# Ressourcen für meinen Rootserver-Anwendungsfall ausreichend?



## Flybank (9. Mai 2006)

Hi Leude,
Bin neu hier, und wollte fragen ob ich mit einem root server folgendes einrichten kann;

-mehrere homepages hosten (Domains, wie und wo muss ich die anmelden?)

- einen game server für das spiel ragnarok einrichten

- ein paar ts server

Reicht dafür ein root server mit 10 gb 512 mb ram und 2ghz prozessor 

Danke für die hilfe im voraus


----------



## Matthias Reitinger (9. Mai 2006)

Hallo,



			
				Flybank hat gesagt.:
			
		

> -mehrere homepages hosten (Domains, wie und wo muss ich die anmelden?)
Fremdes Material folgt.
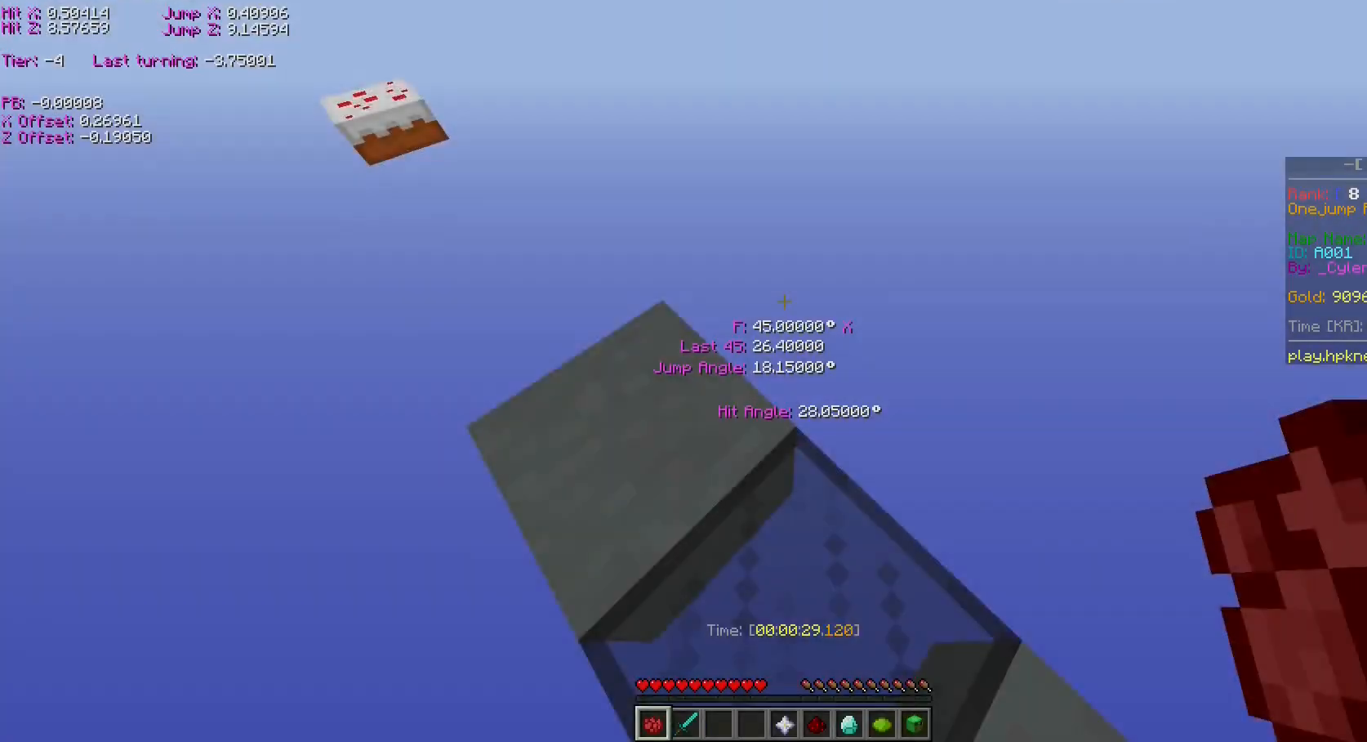
Gameplay with keyboard; each line is a JSON object with the keys held at the frame after it. "events" lists presses ("down") and releases ("up") of "a", "ctrl", "d", "s", "shift", "space" and "w" between this image and that frame as [ms after this image, input, new state], when the widget could be followed in between. No other keys are recorded. Mouse input is not recorded.
{"keys": ["ctrl", "d", "s"], "events": [[67, "space", "down"], [150, "space", "up"]]}
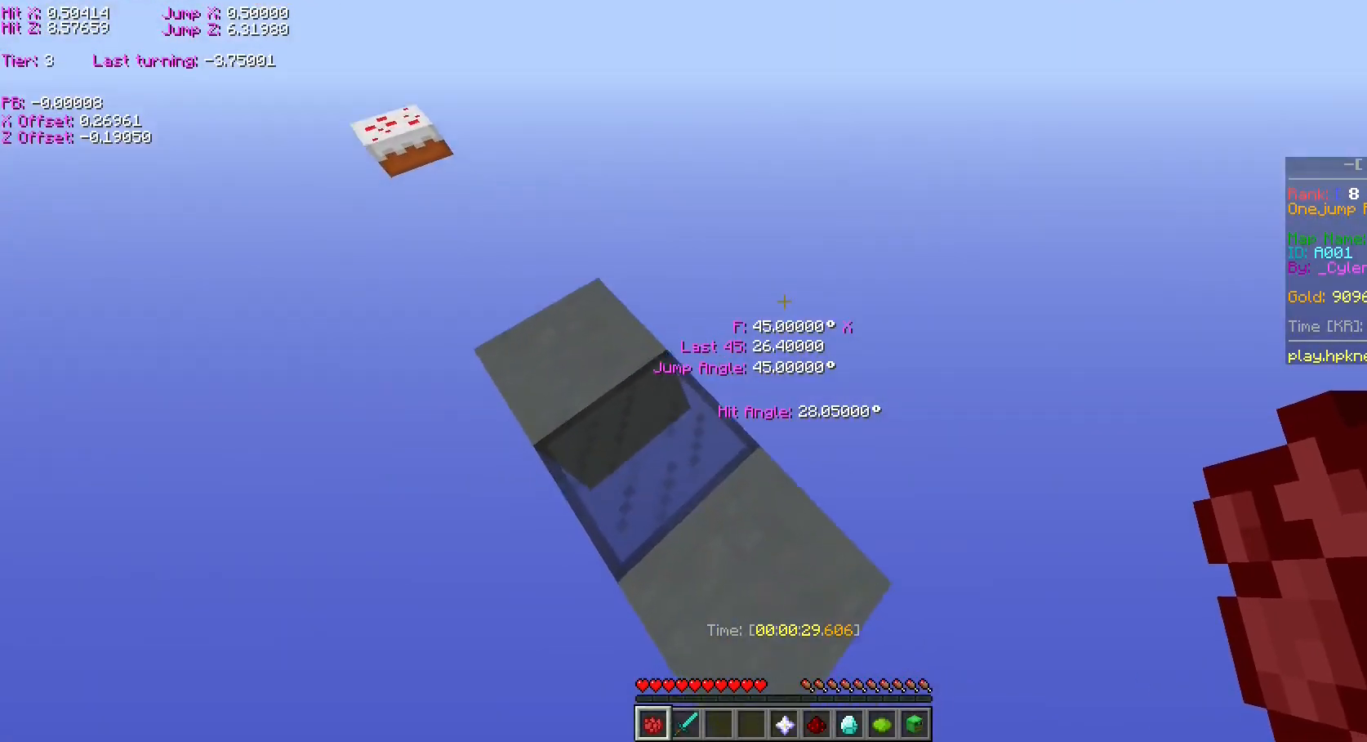
{"keys": ["a", "ctrl", "w"], "events": [[217, "d", "up"], [217, "s", "up"], [217, "space", "down"], [267, "a", "down"], [267, "w", "down"], [317, "space", "up"]]}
Prinzipiell ja. Kommt aber ganz auf den jeweiligen Anbieter an.



> - einen game server für das spiel ragnarok einrichten


Auch wieder prinzipiell ja. Je nachdem, ob der jeweilige Anbieter die Installation von Gameservern erlaubt oder nicht.



> - ein paar ts server


Sollte vermutlich kein Problem darstellen.
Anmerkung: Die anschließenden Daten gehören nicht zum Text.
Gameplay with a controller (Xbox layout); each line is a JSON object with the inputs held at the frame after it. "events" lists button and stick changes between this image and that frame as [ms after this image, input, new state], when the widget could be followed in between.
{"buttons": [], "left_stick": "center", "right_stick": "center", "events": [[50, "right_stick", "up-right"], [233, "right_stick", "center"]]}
> Reicht dafür ein root server mit 10 gb 512 mb ram und 2ghz prozessor


Ich hab leider keine Ahnung, wie viele Ressourcen so ein Ragnarok-Server verbrennt oder wie die TeamSpeak-Server dann frequentiert werden. (Wieso eigentlich mehrere Server? Es reicht doch eigentlich auch ein einziger?) Von daher kann ich zumindest keine klare Antwort geben.

Grüße,
 Matthias


----------



## Flybank (9. Mai 2006)

Danke für die schnelle antwort Mathhias,
ich will die server gerne weitervermieten. Es sollen jeweils 20 slotter sein. Die Hps sollen auch vermietet werden. Der gameserver is klein der is so ungefähr 30 mb gross.


----------



## Flybank (9. Mai 2006)

Sorry dass ich einen Doppelpost mache,
aber eine frage bleibt offen wo kann ich diese Domains anmelden?


----------



## fanste (9. Mai 2006)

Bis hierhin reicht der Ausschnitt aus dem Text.